Des risques pour les dentistes 

Quels pourraient être les inconvénients liés à l’utilisation de l’IA en dentisterie?

« Les principaux risques associés à l’usage de l’IA par les dentistes dépendent de la nature et de l’objectif de l’outil. En général, plus l’incidence potentielle sur les soins aux patients est grande, plus la prudence et la supervision sont nécessaires », répond Lesley Byrne au Portail de l'assurance. 

Elle souligne que les outils d’IA qui influencent directement la prise de décisions cliniques, comme ceux qui appuient les diagnostics ou la planification des traitements, présentent des risques accrus, surtout lorsque la santé ou la sécurité des patients est en jeu, ou que des renseignements personnels sur la santé sont utilisés. 

« Les outils d’IA générative, en particulier, comportent des risques particuliers en raison de leur capacité à produire des résultats inexacts, trompeurs ou biaisés. Ces risques sont amplifiés si les résultats sont utilisés sans jugement clinique approprié ou sans vérification », explique-t-elle. 

C’est pourquoi les lignes directrices du RCDSO recommandent aux dentistes de faire preuve de vigilance et d’assurer une supervision adéquate. L’objectif est de s’assurer que l’IA appuie – et non remplace – l’expertise clinique, tout en protégeant la vie privée et la sécurité des patients, ajoute-t-elle. 

Les lignes directrices du RCDSO continueront d’évoluer à mesure que les dentistes se familiariseront avec les outils d’IA, ce qui permettra d’intégrer davantage de commentaires à l’avenir, conclut Mme Byrne. 

 

Les chirurgiens dentistes de l’Alberta

Le Collège des chirurgiens dentistes de l'Alberta (CDSA), soit l’ordre professionnel dans cette province, s’est également exprimé sur sa position à l’égard de l’IA en dentisterie. 

« Le CDSA participe activement aux discussions sur l’utilisation responsable de l’intelligence artificielle (IA) en dentisterie », a déclaré le Dr Randall Croutze, président-directeur général et registraire de l’ordre professionnel. 

« Bien que des lignes directrices officielles n’aient pas encore été publiées, le CDSA a pris des mesures concrètes pour amorcer le dialogue et explorer les orientations futures.

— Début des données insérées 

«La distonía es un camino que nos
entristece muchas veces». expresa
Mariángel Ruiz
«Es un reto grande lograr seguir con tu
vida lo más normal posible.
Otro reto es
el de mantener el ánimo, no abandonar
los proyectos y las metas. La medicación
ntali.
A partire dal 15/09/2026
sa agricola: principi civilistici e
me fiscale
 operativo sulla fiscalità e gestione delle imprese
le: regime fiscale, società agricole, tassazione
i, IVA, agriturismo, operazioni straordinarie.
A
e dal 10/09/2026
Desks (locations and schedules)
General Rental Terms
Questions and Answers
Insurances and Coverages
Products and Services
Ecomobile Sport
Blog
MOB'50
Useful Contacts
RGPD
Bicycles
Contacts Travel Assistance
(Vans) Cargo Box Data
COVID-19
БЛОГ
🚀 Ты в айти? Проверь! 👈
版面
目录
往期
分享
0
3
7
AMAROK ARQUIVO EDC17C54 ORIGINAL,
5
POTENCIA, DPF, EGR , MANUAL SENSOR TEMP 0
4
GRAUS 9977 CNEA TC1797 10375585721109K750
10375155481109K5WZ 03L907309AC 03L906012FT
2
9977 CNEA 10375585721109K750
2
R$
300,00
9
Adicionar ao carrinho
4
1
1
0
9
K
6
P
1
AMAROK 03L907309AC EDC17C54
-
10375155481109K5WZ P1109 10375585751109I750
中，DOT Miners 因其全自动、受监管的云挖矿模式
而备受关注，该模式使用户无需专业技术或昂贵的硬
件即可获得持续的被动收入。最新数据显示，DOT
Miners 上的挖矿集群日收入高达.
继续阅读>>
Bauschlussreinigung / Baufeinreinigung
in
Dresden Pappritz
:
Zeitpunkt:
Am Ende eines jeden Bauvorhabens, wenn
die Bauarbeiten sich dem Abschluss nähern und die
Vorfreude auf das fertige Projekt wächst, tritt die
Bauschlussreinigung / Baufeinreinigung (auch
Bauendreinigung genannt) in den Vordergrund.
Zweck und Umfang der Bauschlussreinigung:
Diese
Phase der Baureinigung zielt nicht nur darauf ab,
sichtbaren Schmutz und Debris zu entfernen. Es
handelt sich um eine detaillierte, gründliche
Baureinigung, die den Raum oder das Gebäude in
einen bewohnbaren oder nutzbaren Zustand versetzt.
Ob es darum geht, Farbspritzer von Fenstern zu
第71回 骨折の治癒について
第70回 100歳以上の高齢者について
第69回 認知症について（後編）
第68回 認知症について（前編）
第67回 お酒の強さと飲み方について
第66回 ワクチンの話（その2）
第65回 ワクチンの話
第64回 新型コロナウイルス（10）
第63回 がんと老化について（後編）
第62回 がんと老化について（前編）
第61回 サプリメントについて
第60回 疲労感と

Notamment, le CDSA a tenu un Symposium sur l’IA en dentisterie le 24 septembre 2025, réunissant des dentistes travaillant avec l’IA, un expert juridique et un chercheur qui se sont adressés directement aux membres du Conseil et du conseil d’administration des cinq organismes de réglementation et associations en santé buccodentaire [de l’Alberta] », a-t-il précisé. 

Le Dr Croutze a indiqué que le symposium portait sur l’impact actuel et futur de l’IA sur la pratique dentaire, notamment ses applications cliniques, les considérations éthiques et les cadres de gouvernance. 

« Le CDSA demeure fermement engagé envers son mandat fondamental de protection du public. Toute future ligne directrice sur l’IA sera élaborée avec cette mission en tête – veiller à ce que l’innovation en pratique dentaire soit équilibrée avec la sécurité, la reddition de comptes et la confiance du public », a-t-il affirmé.